Possibly his longing to see her was a happy inspiration, like those heart-throbs which had so often carried him on to glory in the circus. Again, why not? Possibly Doña Sol seeing him again after a long absence ... who could tell!... The first time they had seen each other alone together it had been so.
And so Gallardo, trusting in his lucky star, took his way towards the Hotel de Paris, situated at a short distance from his own.
He had to wait nearly half an hour on a divan in the hall, under the curious eyes of the hotel employés and guests, who turned to look at him as they heard his name.
Finally a servant showed him into the lift, and took him up to a small sitting-room on the first floor, from whose windows he could see all the restless life of the Puerta del Sol.
At last a little door opened and Doña Sol appeared amid a rustling of silks, and the delicate perfume which seemed to belong to her fresh pink skin; radiant in the beautiful summer time of her life.
Gallardo devoured her with his eyes, looking her up and down as one who had not forgotten the smallest detail. She was just the same as in Seville!... No, even more beautiful in his eyes, with the added temptation of her long absence.
She was dressed in much the same elegant negligé, with the same strange jewels as on the night when he had first seen her, with gold embroidered papouches on her pretty feet.

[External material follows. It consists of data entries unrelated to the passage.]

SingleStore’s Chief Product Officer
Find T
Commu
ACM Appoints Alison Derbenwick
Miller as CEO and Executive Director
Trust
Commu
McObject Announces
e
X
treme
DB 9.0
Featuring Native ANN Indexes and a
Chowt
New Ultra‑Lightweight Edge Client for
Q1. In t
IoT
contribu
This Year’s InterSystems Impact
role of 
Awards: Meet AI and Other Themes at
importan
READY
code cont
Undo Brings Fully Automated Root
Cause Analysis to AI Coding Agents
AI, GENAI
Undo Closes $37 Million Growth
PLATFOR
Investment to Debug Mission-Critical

She stretched out her hand with cold amiability.
"How are you, Gallardo?... I knew you were in Madrid, for I had seen you."

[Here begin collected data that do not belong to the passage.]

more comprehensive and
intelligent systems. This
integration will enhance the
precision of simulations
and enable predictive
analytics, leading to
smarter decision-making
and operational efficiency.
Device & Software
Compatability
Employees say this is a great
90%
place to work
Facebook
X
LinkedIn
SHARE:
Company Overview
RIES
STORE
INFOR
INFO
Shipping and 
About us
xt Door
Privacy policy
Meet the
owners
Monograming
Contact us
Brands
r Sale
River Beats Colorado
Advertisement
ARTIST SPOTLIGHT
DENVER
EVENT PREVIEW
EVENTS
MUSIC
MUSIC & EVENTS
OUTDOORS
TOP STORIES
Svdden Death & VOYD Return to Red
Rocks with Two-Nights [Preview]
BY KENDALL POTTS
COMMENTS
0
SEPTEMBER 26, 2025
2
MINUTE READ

She no longer used the familiar "tu," to which he had responded with the respectful address of a lover of inferior class. That "usted," which seemed to make them equals, drove the torero to despair. He had wished to be as a servant raised by love to the arms of the great lady, and now he found himself treated with the cold but courteous consideration of an ordinary friend.
She explained that she had seen Gallardo, having been at the only corrida given in Madrid. She had been there with a foreign gentleman, who wished to know Spanish things: a friend who was accompanying her on her journey, but who was living at another hotel.